Davacı vekili; çekişme konusu 3 parsel sayılı taşınmazın, devletin hüküm ve tasarrufu altında bulunan yerlerden olduğu ve 3402 Sayılı Yasanın 14. ve 17. maddesindeki şartlar oluşmadığı halde, kadastro tespiti sırasında hatalı olarak davalı adına tespit ve tescil edildiğini ileri sürerek, tapu iptal ve Hazine adına tescil istekli eldeki davayı açtığı, getirtilen kayıtlardan, anılan parselin kadastro sırasında senetsizden dava dışı M. Ö. adına 23.04.2006 tarihinde tespit edilerek, itirazsız olarak 01.05.2007 tarihinde kesinleştiği, Meral"in de taşınmazı 11.09.2007 tarihinde davalıya satış suretiyle devrettiği görülmektedir.
Mahkemece mahallinde yapılan uygulama neticesinde ziraat mühendisi K.A. tarafından düzenlenen rapordan; çekişme konusu taşınmazın % 20-25 meyilli olduğu, 50-60 m2"lik bir kısmının imar ve ihyasının 4 sene önce yapıldığı, bu kısımda 2 adet 4 yaşında zeytin ağacının bulunduğu, toprak derinliğinin az olduğu, taşınmazın tamamının taşlık ve kayalık olup, tarım arazisi niteliği taşımadığı anlaşılmaktadır.
O halde; çekişme konusu taşınmazın zilyetlikten kazanılamayacak yerlerden olduğu saptanarak tapusunun iptaline karar verilmiş olması kural olarak doğrudur.
Ancak; taşınmazın vasfının taşlık ve kayalık olduğu belirlendiğine göre 3402 Sayılı Kanunun 16/C maddesi hükmü gereğince tespit dışı bırakılması gerektiği halde, Hazine adına tescile karar verilmesi isabetsizdir.
Öte yandan, 19.1.2011 tarihinde yürürlüğe giren 6099 sayılı Yasanın 16 ve 17. maddeleriyle 3402 sayılı Yasaya eklenen 36/ A ve geçici 11. maddelerinde " kadastro işlemi ile oluşan tespit ve kayıtların iptali için devlet veya diğer kamu kurum ve kuruluşları tarafından açılan ve henüz infaz edilmemiş bulunan dava ve kararlar da davalı aleyhine vekalet ücreti dahil yargılama gideri yükletilemeyeceği öngörülmüştür.
Davalının temyiz itirazları açıklanan nedenden ötürü yerindedir.
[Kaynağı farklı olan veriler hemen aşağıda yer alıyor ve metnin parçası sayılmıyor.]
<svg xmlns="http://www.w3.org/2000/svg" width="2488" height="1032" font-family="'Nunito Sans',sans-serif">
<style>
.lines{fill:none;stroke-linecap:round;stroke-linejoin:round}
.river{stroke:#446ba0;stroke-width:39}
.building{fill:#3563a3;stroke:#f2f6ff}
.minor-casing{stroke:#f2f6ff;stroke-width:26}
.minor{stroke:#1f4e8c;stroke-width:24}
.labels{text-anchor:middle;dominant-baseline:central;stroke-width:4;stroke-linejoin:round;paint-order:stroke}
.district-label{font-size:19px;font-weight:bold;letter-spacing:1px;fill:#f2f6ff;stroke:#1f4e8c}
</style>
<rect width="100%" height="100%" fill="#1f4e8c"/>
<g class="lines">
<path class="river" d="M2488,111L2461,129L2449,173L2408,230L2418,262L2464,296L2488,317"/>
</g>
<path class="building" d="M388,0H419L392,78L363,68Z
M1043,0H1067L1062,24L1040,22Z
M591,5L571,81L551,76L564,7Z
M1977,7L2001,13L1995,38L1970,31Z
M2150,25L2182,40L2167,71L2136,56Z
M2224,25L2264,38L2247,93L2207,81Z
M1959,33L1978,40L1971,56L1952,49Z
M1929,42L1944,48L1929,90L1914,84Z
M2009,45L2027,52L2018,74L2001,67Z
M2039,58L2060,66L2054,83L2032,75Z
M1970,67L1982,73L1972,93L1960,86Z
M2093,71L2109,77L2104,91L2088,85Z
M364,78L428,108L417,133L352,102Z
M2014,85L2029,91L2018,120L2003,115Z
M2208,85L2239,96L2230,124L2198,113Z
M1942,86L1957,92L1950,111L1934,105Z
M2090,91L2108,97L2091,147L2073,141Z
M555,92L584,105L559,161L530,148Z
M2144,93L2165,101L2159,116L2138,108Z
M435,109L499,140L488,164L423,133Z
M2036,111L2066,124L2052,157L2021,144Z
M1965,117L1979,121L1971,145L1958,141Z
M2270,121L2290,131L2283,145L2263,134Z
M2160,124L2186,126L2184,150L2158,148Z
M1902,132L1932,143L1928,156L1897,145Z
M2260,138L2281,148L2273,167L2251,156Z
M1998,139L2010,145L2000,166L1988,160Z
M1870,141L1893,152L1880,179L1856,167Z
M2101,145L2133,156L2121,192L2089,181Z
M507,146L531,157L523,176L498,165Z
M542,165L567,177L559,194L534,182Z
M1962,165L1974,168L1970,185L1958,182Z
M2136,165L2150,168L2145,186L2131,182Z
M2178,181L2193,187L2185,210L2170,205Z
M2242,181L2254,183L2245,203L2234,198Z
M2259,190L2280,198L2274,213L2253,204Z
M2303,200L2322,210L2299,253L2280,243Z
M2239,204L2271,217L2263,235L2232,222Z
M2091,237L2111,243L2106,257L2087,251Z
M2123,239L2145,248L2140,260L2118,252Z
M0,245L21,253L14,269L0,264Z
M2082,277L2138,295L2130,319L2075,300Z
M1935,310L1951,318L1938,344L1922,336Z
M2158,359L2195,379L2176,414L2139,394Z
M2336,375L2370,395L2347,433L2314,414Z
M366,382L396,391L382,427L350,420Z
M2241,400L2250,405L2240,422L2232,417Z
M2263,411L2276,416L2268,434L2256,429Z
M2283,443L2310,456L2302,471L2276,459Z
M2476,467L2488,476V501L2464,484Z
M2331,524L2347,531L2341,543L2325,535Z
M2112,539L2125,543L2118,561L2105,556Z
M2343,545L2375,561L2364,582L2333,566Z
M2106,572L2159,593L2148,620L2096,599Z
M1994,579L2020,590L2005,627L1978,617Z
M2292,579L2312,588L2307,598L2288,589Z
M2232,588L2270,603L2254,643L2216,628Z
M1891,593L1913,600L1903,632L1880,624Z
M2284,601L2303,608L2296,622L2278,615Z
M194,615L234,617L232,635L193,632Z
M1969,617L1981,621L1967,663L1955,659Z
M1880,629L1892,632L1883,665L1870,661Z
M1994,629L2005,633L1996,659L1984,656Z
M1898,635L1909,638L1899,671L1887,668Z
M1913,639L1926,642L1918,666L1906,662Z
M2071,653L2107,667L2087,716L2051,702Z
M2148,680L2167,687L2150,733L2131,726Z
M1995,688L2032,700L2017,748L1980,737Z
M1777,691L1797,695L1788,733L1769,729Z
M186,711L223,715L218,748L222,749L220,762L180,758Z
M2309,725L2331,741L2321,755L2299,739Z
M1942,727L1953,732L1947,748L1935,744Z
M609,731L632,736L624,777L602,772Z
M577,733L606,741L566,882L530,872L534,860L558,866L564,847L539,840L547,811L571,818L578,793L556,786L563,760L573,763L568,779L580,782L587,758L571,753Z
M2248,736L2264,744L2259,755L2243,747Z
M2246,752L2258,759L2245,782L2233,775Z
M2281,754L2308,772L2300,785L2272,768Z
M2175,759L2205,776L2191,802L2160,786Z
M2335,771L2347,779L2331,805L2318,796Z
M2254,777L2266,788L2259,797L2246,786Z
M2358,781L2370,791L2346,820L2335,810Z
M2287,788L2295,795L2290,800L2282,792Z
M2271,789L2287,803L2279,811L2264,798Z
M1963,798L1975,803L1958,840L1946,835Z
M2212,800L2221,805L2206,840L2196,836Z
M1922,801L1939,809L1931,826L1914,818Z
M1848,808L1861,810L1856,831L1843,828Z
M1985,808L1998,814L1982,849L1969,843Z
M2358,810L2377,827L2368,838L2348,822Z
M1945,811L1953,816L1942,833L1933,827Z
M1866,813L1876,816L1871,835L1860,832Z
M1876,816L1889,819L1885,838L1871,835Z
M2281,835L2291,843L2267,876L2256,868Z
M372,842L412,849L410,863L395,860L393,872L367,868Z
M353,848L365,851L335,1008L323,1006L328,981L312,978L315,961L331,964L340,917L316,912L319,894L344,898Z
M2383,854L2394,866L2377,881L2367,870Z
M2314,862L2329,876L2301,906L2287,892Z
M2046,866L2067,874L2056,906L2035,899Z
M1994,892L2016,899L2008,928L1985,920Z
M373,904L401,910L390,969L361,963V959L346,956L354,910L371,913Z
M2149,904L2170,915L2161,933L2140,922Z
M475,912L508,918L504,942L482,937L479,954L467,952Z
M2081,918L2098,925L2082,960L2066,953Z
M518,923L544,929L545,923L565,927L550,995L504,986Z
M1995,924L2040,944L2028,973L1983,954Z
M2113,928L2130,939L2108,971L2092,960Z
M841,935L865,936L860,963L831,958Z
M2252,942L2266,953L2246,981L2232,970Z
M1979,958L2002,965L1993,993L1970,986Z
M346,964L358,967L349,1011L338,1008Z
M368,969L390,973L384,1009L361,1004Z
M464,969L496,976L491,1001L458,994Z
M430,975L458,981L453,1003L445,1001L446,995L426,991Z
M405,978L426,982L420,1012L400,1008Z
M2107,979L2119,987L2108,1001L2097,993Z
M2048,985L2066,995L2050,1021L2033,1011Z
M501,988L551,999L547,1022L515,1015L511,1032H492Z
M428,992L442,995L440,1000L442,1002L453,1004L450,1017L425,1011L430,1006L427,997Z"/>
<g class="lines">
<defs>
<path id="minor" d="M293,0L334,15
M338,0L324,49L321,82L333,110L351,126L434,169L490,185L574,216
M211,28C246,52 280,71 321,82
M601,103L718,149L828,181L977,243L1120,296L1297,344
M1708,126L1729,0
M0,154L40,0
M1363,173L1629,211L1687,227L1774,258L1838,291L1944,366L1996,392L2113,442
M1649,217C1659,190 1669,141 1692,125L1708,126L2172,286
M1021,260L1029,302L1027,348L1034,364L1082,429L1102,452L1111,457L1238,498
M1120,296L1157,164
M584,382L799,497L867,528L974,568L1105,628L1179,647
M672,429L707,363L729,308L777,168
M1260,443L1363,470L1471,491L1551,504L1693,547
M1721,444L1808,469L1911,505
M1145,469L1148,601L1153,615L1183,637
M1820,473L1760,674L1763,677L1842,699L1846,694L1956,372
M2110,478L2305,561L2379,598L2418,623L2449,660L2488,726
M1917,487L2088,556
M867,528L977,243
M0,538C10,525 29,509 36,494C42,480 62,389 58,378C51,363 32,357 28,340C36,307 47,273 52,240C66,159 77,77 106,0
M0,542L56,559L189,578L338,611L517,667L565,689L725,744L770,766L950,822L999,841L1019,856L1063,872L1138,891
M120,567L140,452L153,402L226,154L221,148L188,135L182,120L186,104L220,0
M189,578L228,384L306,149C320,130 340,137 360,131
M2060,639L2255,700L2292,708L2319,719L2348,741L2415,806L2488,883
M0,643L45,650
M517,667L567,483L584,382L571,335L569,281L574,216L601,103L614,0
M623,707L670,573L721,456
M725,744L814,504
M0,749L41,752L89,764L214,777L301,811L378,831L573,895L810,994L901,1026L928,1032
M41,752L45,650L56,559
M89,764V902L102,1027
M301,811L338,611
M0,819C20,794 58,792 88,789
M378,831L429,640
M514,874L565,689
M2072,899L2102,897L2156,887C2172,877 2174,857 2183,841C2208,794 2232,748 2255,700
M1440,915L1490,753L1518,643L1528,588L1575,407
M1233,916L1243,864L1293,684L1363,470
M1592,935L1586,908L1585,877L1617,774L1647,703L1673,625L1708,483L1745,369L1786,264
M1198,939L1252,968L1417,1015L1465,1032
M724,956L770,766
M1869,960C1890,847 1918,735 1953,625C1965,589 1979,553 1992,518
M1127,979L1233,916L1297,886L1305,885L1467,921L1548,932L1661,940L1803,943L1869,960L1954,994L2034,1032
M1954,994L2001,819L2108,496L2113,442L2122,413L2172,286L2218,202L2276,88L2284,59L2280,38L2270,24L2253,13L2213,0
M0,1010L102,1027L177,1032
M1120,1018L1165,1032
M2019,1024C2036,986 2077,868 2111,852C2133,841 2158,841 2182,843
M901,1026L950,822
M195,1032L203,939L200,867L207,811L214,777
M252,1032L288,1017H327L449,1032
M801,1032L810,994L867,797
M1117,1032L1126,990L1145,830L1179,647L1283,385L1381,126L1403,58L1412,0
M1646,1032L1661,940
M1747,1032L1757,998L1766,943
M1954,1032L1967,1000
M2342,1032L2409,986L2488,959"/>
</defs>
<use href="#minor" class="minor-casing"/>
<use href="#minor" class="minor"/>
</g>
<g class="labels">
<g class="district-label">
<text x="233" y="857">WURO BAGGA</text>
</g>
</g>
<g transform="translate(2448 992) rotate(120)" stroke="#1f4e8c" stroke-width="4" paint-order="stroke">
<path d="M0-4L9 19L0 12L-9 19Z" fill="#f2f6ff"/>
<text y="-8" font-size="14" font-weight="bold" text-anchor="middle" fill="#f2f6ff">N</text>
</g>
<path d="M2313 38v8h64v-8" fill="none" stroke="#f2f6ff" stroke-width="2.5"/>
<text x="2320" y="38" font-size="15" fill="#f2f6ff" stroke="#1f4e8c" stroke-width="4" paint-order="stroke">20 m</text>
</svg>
Kabulüyle, hükmün 12.01.2011 tarihinde kabul edilen ve 01.10.2011 tarihinde yürürlüğe giren (6100 sayılı Yasanın geçici 3.maddesine göre) HUMK."nun 428.maddesi gereğince BOZULMASINA, alınan peşin harcın temyiz edene geri verilmesine, 01.12.2011 tarihinde oybirliğiyle karar verildi.